Retirements, layoffs may leave scars on US economy


FE Team | Published: September 14, 2020 22:24:13 | Updated: September 18, 2020 16:43:10


FILE PHOTO: People line up outside Kentucky Career Center prior to its opening to find assistance with their unemployment claims in Frankfort, Kentucky, U.S. June 18, 2020. REUTERS/Bryan Woolston

Judith Ramirez received a letter this month that she’d been dreading: The Honolulu hotel that furloughed her from a housekeeping job in March, during the lockdown triggered by the coronavirus pandemic, made her layoff permanent, reports Reuters.

Ramirez, 40, was originally told she might be called back after business picked up. But infections increased in Hawaii over the summer and quarantine restrictions for visitors were extended, a blow to the state’s tourism-dependent hotels.

Six months into the pandemic, evidence of longer-term damage to the US labour market is emerging, according to separate analyses of detailed monthly jobs data by labor economists and Reuters.

Retirements are drifting up, women aren’t reengaging with the job market quickly, and “temporary” furloughs like Ramirez’s are becoming permanent - trends that could weigh on the US economic recovery in the short term as well as the country’s prospects in the long term.

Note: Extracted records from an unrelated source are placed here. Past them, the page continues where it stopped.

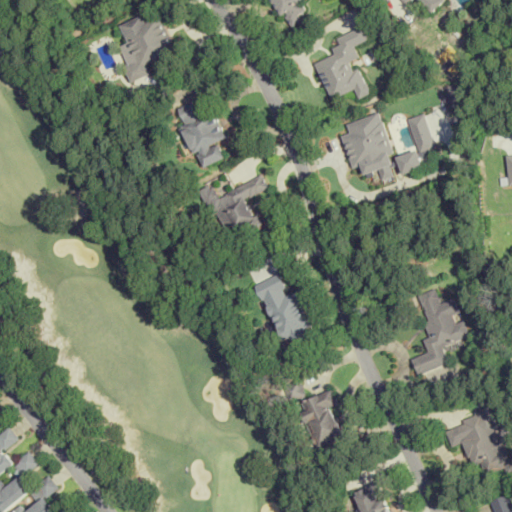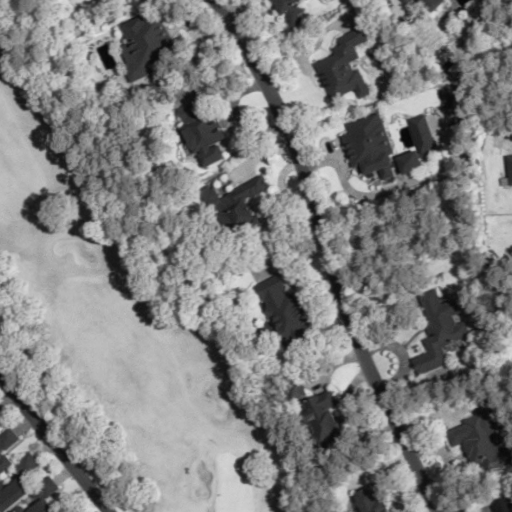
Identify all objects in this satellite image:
building: (426, 3)
building: (289, 10)
building: (145, 43)
building: (343, 66)
building: (203, 132)
building: (236, 204)
road: (328, 253)
building: (280, 297)
building: (439, 330)
building: (319, 414)
building: (482, 442)
road: (57, 443)
building: (6, 449)
building: (18, 483)
building: (47, 487)
building: (371, 499)
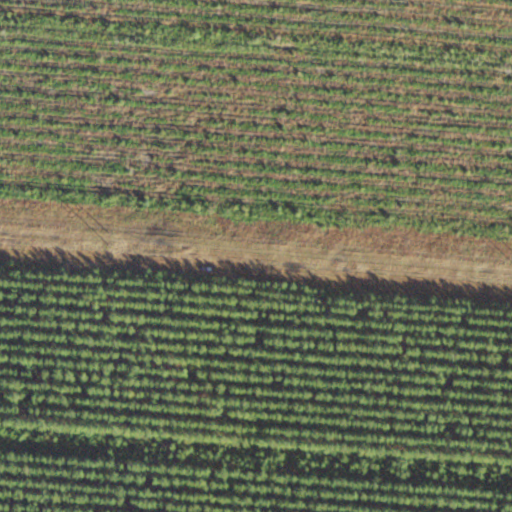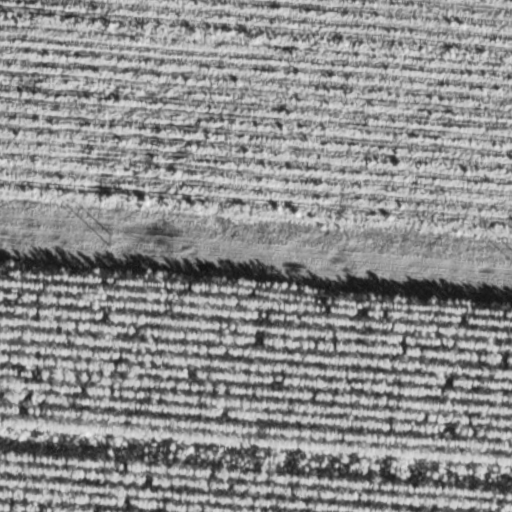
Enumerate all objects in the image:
power tower: (107, 235)
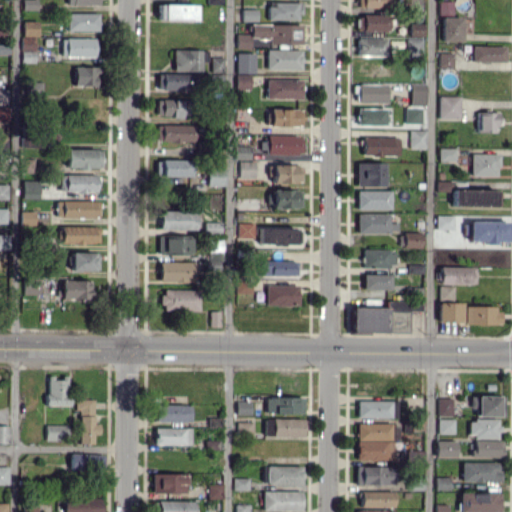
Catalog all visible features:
building: (216, 1)
building: (83, 2)
building: (378, 3)
building: (29, 4)
building: (446, 7)
building: (284, 10)
building: (177, 11)
building: (250, 14)
building: (83, 21)
building: (371, 22)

Economic growth depends on how many people work. If more retire, or are kept from the job market because of childcare or health and safety issues, growth is slower.

“In the first few months of the recession we were much more focused on how many jobs could come back, how many jobs could be preserved,” said Kathryn Anne Edwards, a labour economist at RAND Corp. “Now the question is really how much damage has this done.”